What a lemma is as contrasted to a theorem or corollary is addressed elsewhere and here. More exactly, as to the matter of definition: Lemma, first meaning: A subsidiary or intermediate theorem in an argument or proof. I agree with the Oxford dictionary but would have changed the word order, and note the exact language: intermediate or subsidiary theorem. Some authors mistakenly believe that a lemma must be intermediary in a proof, and this is the case for many unnamed lemmas. However, it is common, at least for named lemmas, for the lemma result to be an implication arising from an already proven theorem such that the lemma is an additional, i.e., subsidiary theorem. From the New World Encyclopedia The distinction between theorems and lemmas is rather arbitrary, since one mathematician's major result is another's minor claim. Gauss' lemma and Zorn's lemma, for example, are interesting enough per se that some authors present the nominal lemma without going on to use it in the proof of any theorem. Another example of this is Evans lemma, which follows not from proof of a simple theorem of differential geometry which...shows that the first Cartan structure equation is an equality of two tetrad postulates...The tetrad postulate [Sic, itself] is the source of the Evans Lemma of differential geometry. Wikipedia mentions the evolution of lemmas in time: In some cases, as the relative importance of different theorems becomes more clear, what was once considered a lemma is now considered a theorem, though the word "lemma" remains in the name.

[WHAT IS ASKED]:
1 - Using the text on lemmas, decide whether each statement agrees with it: (a) the text holds that a lemma must always be intermediary in a proof; (b) Zorn's lemma is cited as one that some authors present without using it to prove any theorem; (c) when a former lemma comes to be considered a theorem, the word "lemma" is dropped from its name. For each, answer yes or no and quote the words of the text that decide it.
2 - Answer these questions from the text on lemmas:
(a) Which dictionary does the writer say they agree with?
(b) What is named as the source of the Evans Lemma?
(c) Which source mentions the evolution of lemmas in time?

[DATA SUPPLIED]:
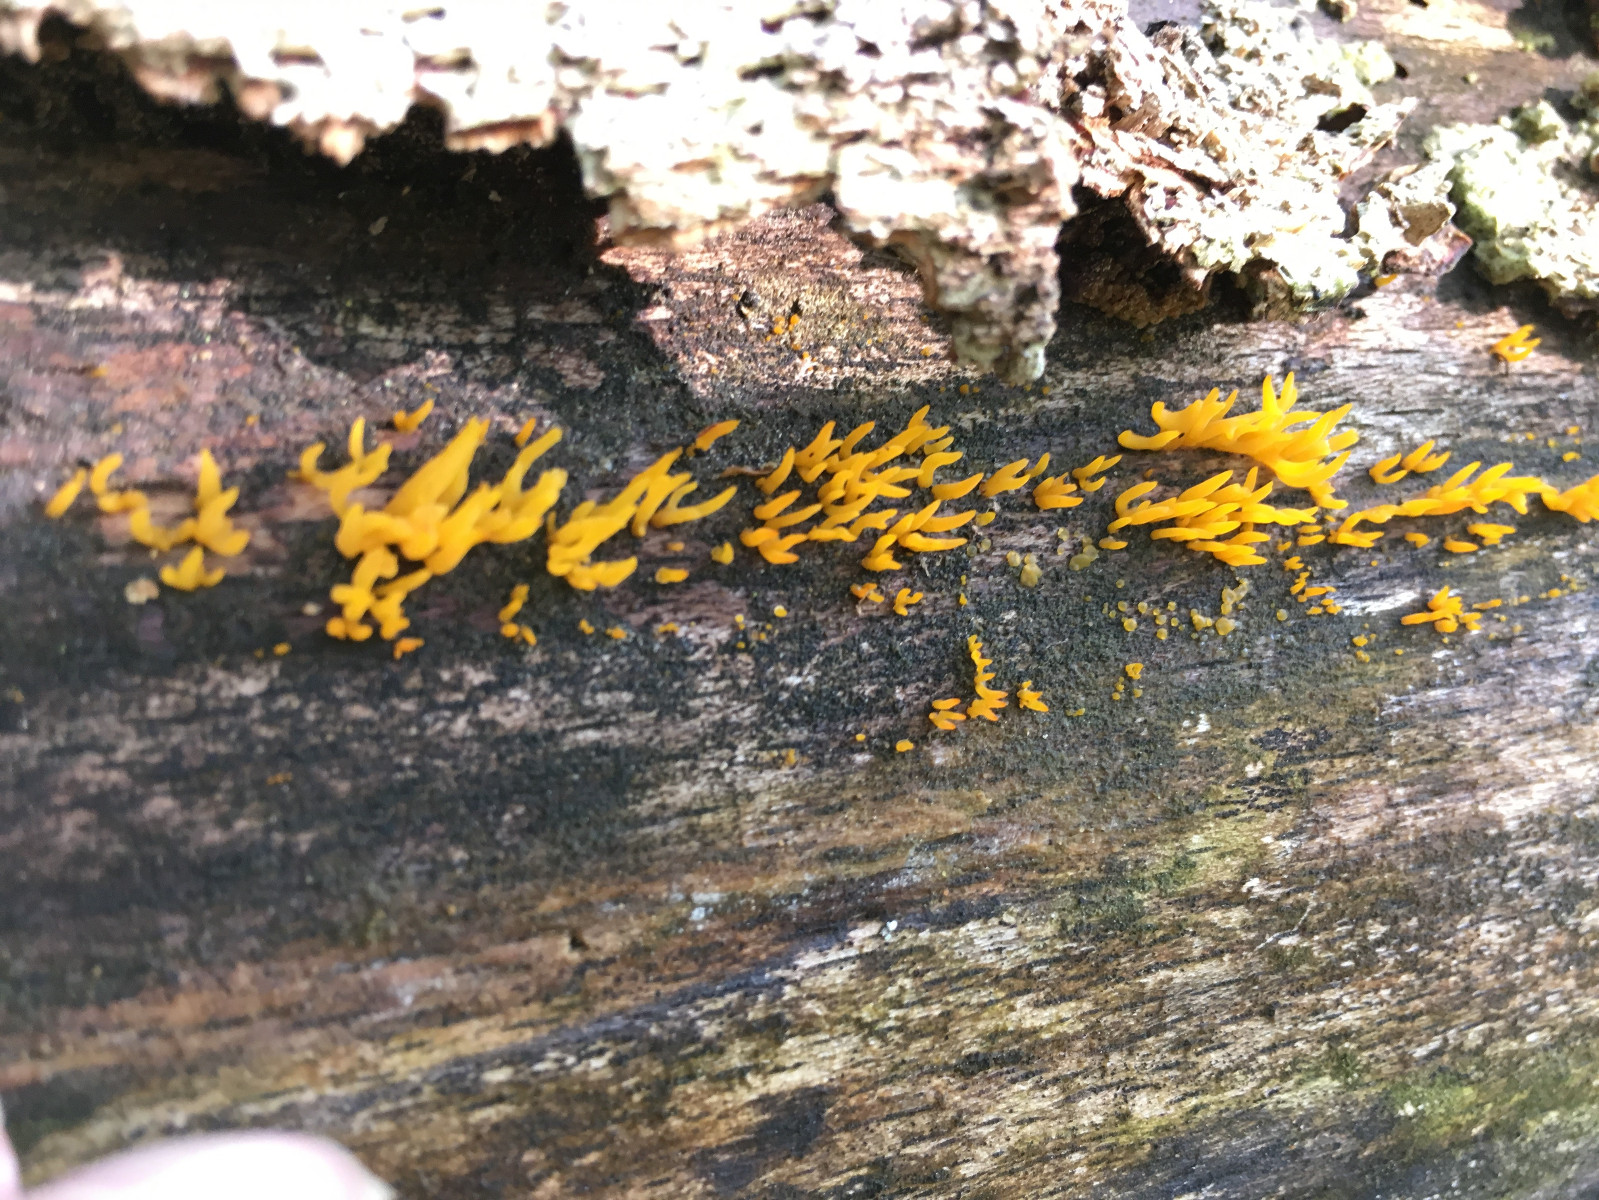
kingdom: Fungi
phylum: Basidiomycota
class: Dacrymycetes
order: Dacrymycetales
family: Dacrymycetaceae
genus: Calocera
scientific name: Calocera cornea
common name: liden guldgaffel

[ANSWERS BY TASK]:
1 -
(a) No: "Some authors mistakenly believe that a lemma must be intermediary in a proof"
(b) Yes: "Gauss' lemma and Zorn's lemma, for example, are interesting enough per se that some authors present the nominal lemma without going on to use it in the proof of any theorem."
(c) No: "though the word "lemma" remains in the name."

2 -
(a) The Oxford dictionary.
(b) The tetrad postulate.
(c) Wikipedia.